Ключевский – историк России. То есть специалист по искажению русской истории. Проф. Виппера русская история интересует мало: он искажает европейскую. Может быть, именно поэтому проф. Виппер позволяет себе роскошь интервенции в чужую ему область русской истории, и в этой области очень мало стесняется с туземными нравами ключевских и милюковых. Общий характер московской государственности XVI-XVII вв. он определяет так:
«Культура, которою жило великорусское племя в свою блестящую московскую эпоху… Рыцарское войско, дисциплина поместного дворянства, государственные дороги – нечто единственное в тогдашней Европе, система податей, устройство приказов, сложная художественная символика придворной жизни, и изумительное дипломатическое искусство московских деятелей…» («Круговорот Истории» стр. 64 и др.).

• [Исходные данные]
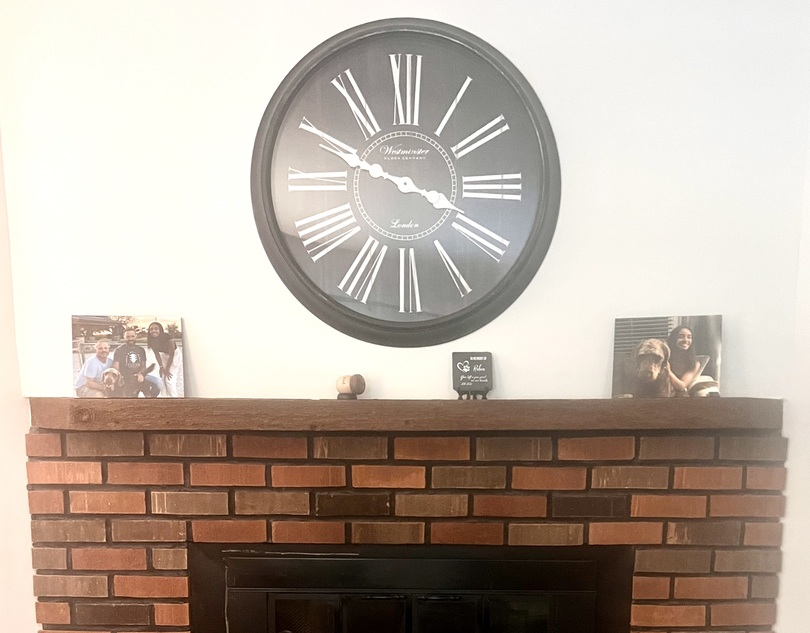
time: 3:49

• [Список заданий]
1. Выпишите без изменений из текста о московской государственности отрывок, который начинается словами «Ключевский – историк» и заканчивается словами «стр. 64 и др.).».
2. Как продолжается текст о московской государственности XVI–XVII веков? Допишите следующую его часть сразу после последнего приведённого предложения.

• [Ответы на задания]
1.
Ключевский – историк России. То есть специалист по искажению русской истории. Проф. Виппера русская история интересует мало: он искажает европейскую. Может быть, именно поэтому проф. Виппер позволяет себе роскошь интервенции в чужую ему область русской истории, и в этой области очень мало стесняется с туземными нравами ключевских и милюковых. Общий характер московской государственности XVI-XVII вв. он определяет так:
«Культура, которою жило великорусское племя в свою блестящую московскую эпоху… Рыцарское войско, дисциплина поместного дворянства, государственные дороги – нечто единственное в тогдашней Европе, система податей, устройство приказов, сложная художественная символика придворной жизни, и изумительное дипломатическое искусство московских деятелей…» («Круговорот Истории» стр. 64 и др.).

2.
И дальше:
«Если Московское Государство выдержало смуту XVII века, и смогло опять восстановиться, то это объясняется именно крепким строением национального целого, тем, что национальность срослась со своей культурой, что эта культура давала смысл и направление национальным силам. Для национальной энергии великоруссов XVI века очень характерна политика Грозного в Ливонском крае, восточной половиной которого Москва владела в течение 20 лет. Если принять во внимание тогдашнюю редкость населения, неразвитость путей сообщения, техническую отсталость от Запада, – какую удивительную энергию проявила Москва в колонизации торговой и земледельческой, какой напор и какую цепкость в деле распространения своей национальной культуры. И как жалки по сравнению с этим попытки русификации того же края в конце XIX века, когда великая империя, выстроенная на европейскую ногу (подчеркнуто мною. – И. С.) обладала громадными техническими, военными и финансовыми ресурсами».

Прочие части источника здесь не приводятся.